The Times of Israel reported on Wednesday afternoon that Foreign Minister Tzipi Hotovely had declared that Stockholm officials were no longer welcome in the country following controversial statements by her Swedish counterpart.
"Israel is closing its gates to official visits from Sweden," the newspaper quoted Hotovely as saying.
But a spokesperson later confirmed to Swedish newswire TT that the ban only extended to Wallström herself.
"It's just Margot Wallström," said Emmanuel Nahson from the Israeli foreign ministry. He later added that Sweden would not be allowed to play a role in the Israel-Palestine peace process as a result.
Wallström stirred debate after she responded to a question in parliament by an opposition member on the controversy raised in December by her statement on the need for Israel to avoid "extrajudicial executions".
She was referring then to the more than 100 Palestinians killed in two months, most while committing or attempting to commit knife attacks in Israel and the Palestinian territories, and others in clashes or attacks.
Since then the Palestinian toll has reached 149, including an Israeli Arab.
"It is essential that thorough and credible investigations be conducted concerning these deaths with the aim of providing clarity and bringing about possible accountability," Wallström said on Tuesday.
Israel's foreign ministry responded angrily.
"In her irresponsible and delusional statements the foreign minister of Sweden gives support to terror and in so doing encourages violence," it said in a Hebrew-language statement.
Later, Hotovely spoke during a meeting with future Israeli diplomats, suggesting that Sweden was responsible for encouraging terrorism.
"For over two years, relations with Sweden have been at some level of disconnect. (...) At the clearest level, the State of Israel is sending a very stark message to Sweden that says that (when) you encourage terror (in Israel), you encourage Islamic State to act in all parts of Europe: in Brussels, in Paris," Hotovely was quoted by The Times of Israel as saying.
"We're currently at the front line of the battle against terror. (Wallström) is de facto supporting it, encouraging it, and the State of Israel is sending a blunt message."
But Wallström defended her comments in an email to TT late on Tuesday.

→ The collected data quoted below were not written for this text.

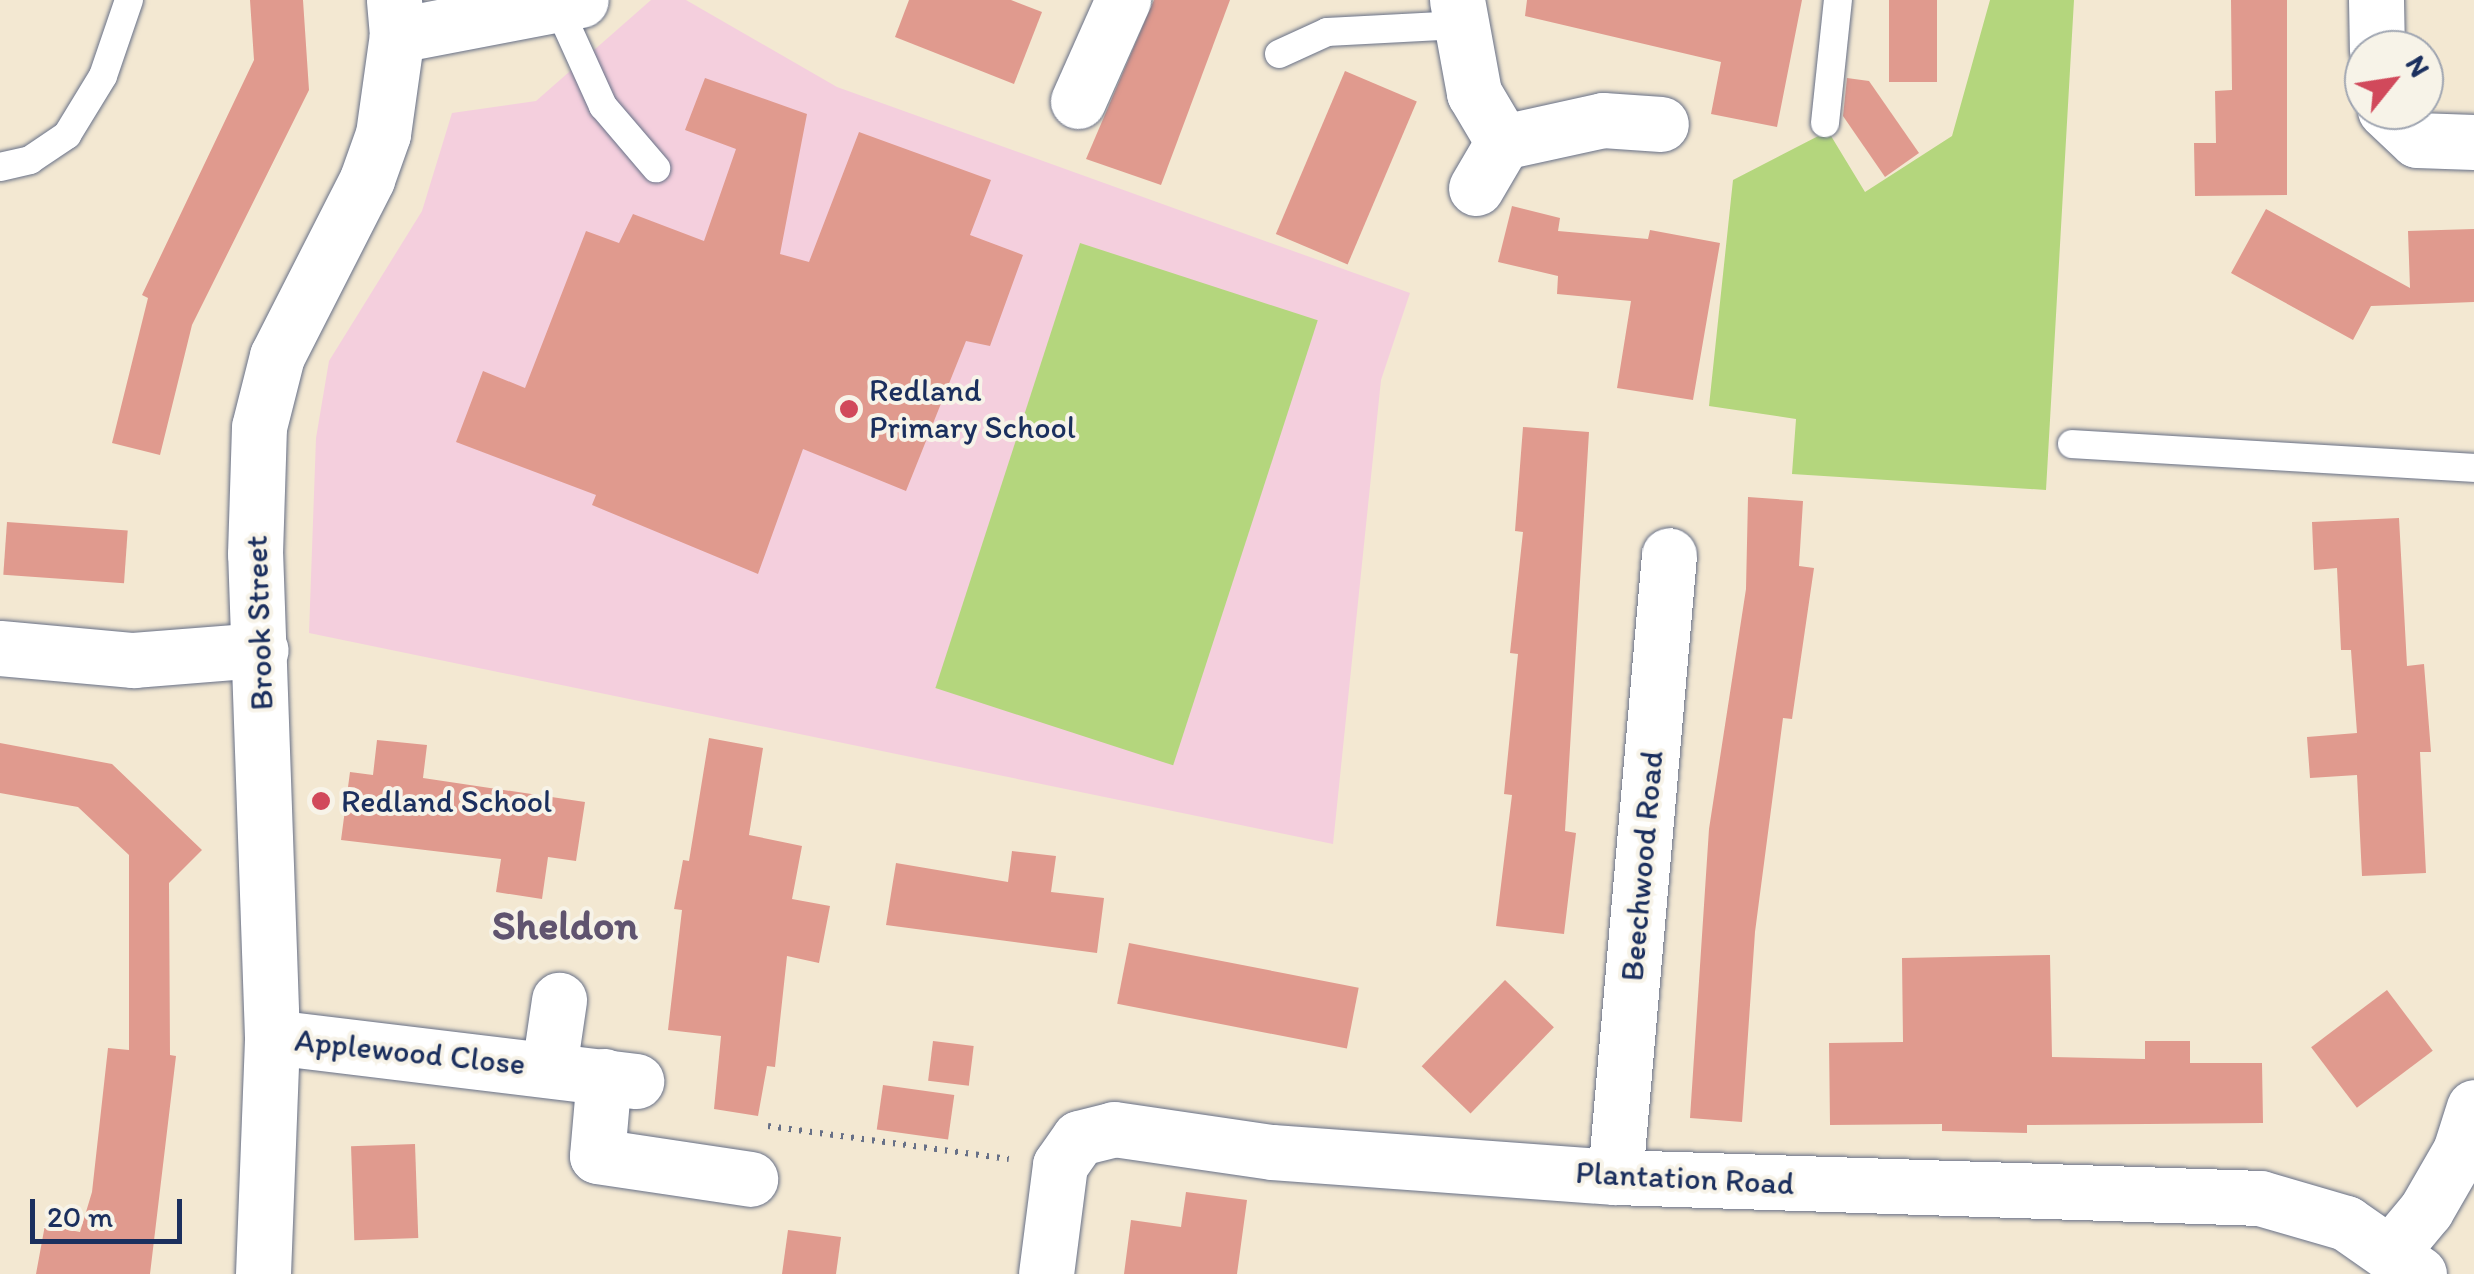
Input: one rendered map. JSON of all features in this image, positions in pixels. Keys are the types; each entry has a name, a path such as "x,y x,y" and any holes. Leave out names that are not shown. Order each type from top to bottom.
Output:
{"street":[{"path":"1078,101 1123,0"},
{"path":"2376,0 2377,30"},
{"path":"396,17 570,4"},
{"path":"1459,13 1474,93 1503,142"},
{"name":"Brook Street","path":"263,1274 272,1037 256,461 267,386 367,180 383,134 396,17"},
{"path":"1476,188 1503,142 1602,120 1661,124"},
{"path":"2406,130 2417,140 2474,142"},
{"name":"Beechwood Road","path":"1615,1177 1670,556"},
{"path":"0,648 132,660 260,650"},
{"name":"Applewood Close","path":"549,1068 559,1000"},
{"name":"Applewood Close","path":"272,1037 620,1079 597,1156 750,1179"},
{"path":"2405,1263 2474,1106"},
{"name":"Plantation Road","path":"1060,1165 1079,1138 1114,1130 1272,1152 1615,1177 2260,1198 2346,1224 2405,1263"},
{"path":"1046,1274 1060,1165"}],"lane":[{"path":"0,167 30,160 67,135 103,76 129,0"},
{"path":"1825,123 1838,0"},
{"path":"570,4 603,106 656,168"},
{"path":"1279,54 1327,32 1459,13"},
{"path":"2072,444 2474,468"}],"path":[{"path":"752,1124 1060,1165"}],"shaded area":[{"name":"Redland Primary School","path":"651,0 686,0 837,87 1410,293 1381,380 1333,844 309,633 316,438 329,361 422,211 452,113 536,101"}],"green space":[{"path":"1990,0 2074,0 2046,490 1792,474 1796,419 1709,406 1733,180 1828,131 1865,192 1952,136"},
{"path":"1080,243 1318,320 1173,765 935,688"}],"building":[{"path":"250,0 303,0 309,90 192,325 160,455 112,443 148,298 142,295 254,60"},
{"path":"909,0 1011,0 1042,12 1014,84 895,37"},
{"path":"1154,0 1230,0 1161,185 1086,159"},
{"path":"1527,0 1802,0 1777,127 1711,114 1721,62 1525,16"},
{"path":"1889,0 1937,0 1937,82 1889,82"},
{"path":"2231,0 2287,0 2287,195 2195,196 2194,143 2216,143 2215,91 2232,90"},
{"path":"1345,71 1417,101 1348,264 1276,234"},
{"path":"705,78 807,114 780,254 809,262 859,132 991,180 970,235 1023,255 990,346 966,341 906,491 803,449 758,574 592,505 596,495 456,442 483,371 525,388 586,231 619,243 633,214 704,241 736,149 685,130"},
{"path":"1847,78 1869,81 1919,153 1885,177 1843,116"},
{"path":"1512,206 1560,218 1558,231 1648,239 1650,230 1720,243 1693,400 1617,388 1631,301 1557,294 1558,276 1498,262"},
{"path":"2266,209 2410,288 2408,231 2474,229 2474,302 2371,306 2353,340 2231,273"},
{"path":"1523,427 1589,432 1565,831 1576,833 1564,934 1496,926 1512,795 1504,794 1518,654 1510,653 1523,532 1515,531"},
{"path":"1748,497 1803,501 1799,566 1814,568 1792,719 1783,718 1755,932 1742,1122 1690,1118 1709,829 1746,589"},
{"path":"2399,518 2407,666 2424,664 2431,752 2420,752 2426,873 2362,876 2357,775 2310,778 2307,737 2357,733 2351,650 2341,650 2337,568 2314,570 2312,522"},
{"path":"7,522 128,530 124,583 3,575"},
{"path":"709,738 763,748 749,835 802,846 792,899 830,906 819,963 787,956 775,1067 767,1066 758,1116 714,1109 721,1036 668,1030 682,910 674,909 683,860 689,861"},
{"path":"377,740 427,745 423,778 585,802 576,861 548,857 542,899 496,892 501,859 341,840 350,772 373,775"},
{"path":"0,743 112,764 202,850 169,883 170,1055 176,1056 150,1274 36,1274 45,1225 80,1232 92,1192 108,1048 129,1050 129,855 78,807 0,793"},
{"path":"1012,851 1056,856 1051,892 1104,898 1097,953 886,925 896,863 1008,882"},
{"path":"1129,943 1359,988 1347,1049 1117,1004"},
{"path":"2050,955 2052,1057 2145,1059 2145,1041 2190,1041 2190,1063 2262,1063 2263,1123 2027,1125 2027,1133 1942,1131 1942,1124 1830,1125 1829,1043 1903,1042 1902,958"},
{"path":"1505,980 1554,1027 1471,1114 1422,1066"},
{"path":"2387,990 2433,1051 2357,1108 2311,1047"},
{"path":"933,1041 974,1046 969,1086 928,1081"},
{"path":"883,1085 954,1095 948,1140 877,1130"},
{"path":"415,1144 418,1238 354,1240 351,1146"},
{"path":"1186,1192 1247,1200 1237,1274 1124,1274 1131,1220 1181,1227"},
{"path":"788,1230 841,1237 836,1274 782,1274"}],"place":[{"name":"Redland Primary School","path":"849,409"},
{"name":"Redland School","path":"321,801"}],"district":[{"name":"Sheldon","path":"565,925"}]}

"We want a good relationship with Israel and pursue active dialogue that also includes values. (...) The EU's High Representative for Foreign Affairs stressed as early as in October the importance of carefully investigating the circumstances of Palestinian deaths as a result of intervention by Israeli security forces," she wrote.
Ties between Israel and Sweden plummeted after Stockholm recognised the Palestinian state shortly after Wallström's centre-left Social Democrats won a parliamentary election in 2014.
A day after the Paris attacks claimed by the Islamic State group, Wallström again attracted Israeli condemnation when she said the decades-old Israeli-Palestinian conflict was a factor in radicalisation.
The Israeli foreign ministry said then that Wallstrom "has consistently demonstrated bias against Israel".